Agora Magalhães estuda hebraico e história judaica com o rabino. “Outro dia uma pessoa me entrevistou em uma pesquisa e perguntou a minha religião. Eu disse a ele que sou judeu. As coisas parecem fazer mais sentido para mim agora.”

Reconhecimento

Embora a tradicional comunidade judaica no Brasil tenha demorado a aceitar os cristãos-novos, o trabalho de Ventura está ganhando reconhecimento internacional.
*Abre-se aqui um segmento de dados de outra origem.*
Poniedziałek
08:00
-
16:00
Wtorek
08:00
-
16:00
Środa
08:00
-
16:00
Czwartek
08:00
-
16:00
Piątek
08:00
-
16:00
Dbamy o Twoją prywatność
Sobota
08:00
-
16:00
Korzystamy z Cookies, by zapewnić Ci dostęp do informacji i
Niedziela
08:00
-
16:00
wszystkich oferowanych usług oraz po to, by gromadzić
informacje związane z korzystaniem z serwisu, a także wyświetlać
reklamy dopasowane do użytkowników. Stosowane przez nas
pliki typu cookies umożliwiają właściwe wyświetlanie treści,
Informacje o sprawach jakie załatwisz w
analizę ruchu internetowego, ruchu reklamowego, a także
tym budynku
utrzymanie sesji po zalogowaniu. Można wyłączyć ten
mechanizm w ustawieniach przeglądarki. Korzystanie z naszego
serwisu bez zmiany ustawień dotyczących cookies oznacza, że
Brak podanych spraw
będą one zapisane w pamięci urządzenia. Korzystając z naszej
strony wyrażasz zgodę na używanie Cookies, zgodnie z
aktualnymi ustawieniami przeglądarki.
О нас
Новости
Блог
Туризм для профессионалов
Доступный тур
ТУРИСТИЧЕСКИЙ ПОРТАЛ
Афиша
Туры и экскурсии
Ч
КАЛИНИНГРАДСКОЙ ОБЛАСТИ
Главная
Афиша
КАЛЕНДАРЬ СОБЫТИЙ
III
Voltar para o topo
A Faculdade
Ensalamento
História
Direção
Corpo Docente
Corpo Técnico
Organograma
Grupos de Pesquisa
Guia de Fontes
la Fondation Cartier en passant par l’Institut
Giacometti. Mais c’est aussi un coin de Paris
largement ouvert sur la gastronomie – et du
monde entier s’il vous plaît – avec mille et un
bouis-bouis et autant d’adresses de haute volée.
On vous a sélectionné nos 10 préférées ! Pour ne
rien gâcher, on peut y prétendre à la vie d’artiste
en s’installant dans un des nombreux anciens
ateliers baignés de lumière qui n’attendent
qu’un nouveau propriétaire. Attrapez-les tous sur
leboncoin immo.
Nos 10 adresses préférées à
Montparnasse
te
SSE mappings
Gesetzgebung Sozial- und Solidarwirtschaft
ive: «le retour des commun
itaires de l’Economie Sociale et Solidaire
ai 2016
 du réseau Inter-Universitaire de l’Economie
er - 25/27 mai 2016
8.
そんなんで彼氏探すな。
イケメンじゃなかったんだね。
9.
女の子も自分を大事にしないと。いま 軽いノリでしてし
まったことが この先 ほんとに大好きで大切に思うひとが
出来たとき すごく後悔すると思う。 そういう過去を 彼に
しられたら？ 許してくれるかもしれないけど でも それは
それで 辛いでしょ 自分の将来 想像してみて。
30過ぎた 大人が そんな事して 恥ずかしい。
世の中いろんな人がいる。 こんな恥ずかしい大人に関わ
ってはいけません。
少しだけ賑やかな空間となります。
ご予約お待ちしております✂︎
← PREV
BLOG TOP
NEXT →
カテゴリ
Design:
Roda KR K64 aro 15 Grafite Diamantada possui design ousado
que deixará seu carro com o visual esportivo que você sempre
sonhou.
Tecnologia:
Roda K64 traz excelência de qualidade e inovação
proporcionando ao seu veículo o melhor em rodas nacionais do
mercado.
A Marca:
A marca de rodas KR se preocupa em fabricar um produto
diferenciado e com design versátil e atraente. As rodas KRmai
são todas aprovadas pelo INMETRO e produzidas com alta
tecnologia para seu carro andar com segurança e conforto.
Em Israel, o chefe da corte rabínica de Jerusalém, rabino Eliyahu Abergel, endossou seu processo de conversão como válido de acordo com as leis judaicas e disse que sua obra é o cumprimento da profecia de Isaías sobre o eventual retorno dos judeus a Israel. Dez membros da sinagoga de Ventura estudam em yeshivas em Israel.

Uri Blankfeld, coordenador internacional do Instituto de Estudos Sefardi e Anusim do Colégio Acadêmico de Netanya, em Israel, disse que sua organização localizou cerca de 60 comunidades judaicas no Brasil.

“Essas comunidades que detectamos são organizadas em torno dos preceitos judaicos, com frequência regular ao Shabat e às festividades religiosas. Mas o número de descendentes no país é imenso”, afirmou.

No final do ano passado, Ventura e um jovem de sua sinagoga viajaram para Nova York para participar de uma comemoração do 365º aniversário da Congregação Shearith Israel. O rabino que oficiou a cerimônia disse ao jovem brasileiro em seu discurso de abertura: “Lamentamos ter deixado você para trás. O que importa é que você finalmente nos encontrou”.

Depois de séculos perdidos, os Bnei Anusim estão prontos para dar sua contribuição única à comunidade judaica internacional.

“Eu disse a eles que deveriam se orgulhar”, disse o rabino Ventura. “Eu os considero os grandes heróis do mundo judeu hoje em dia.”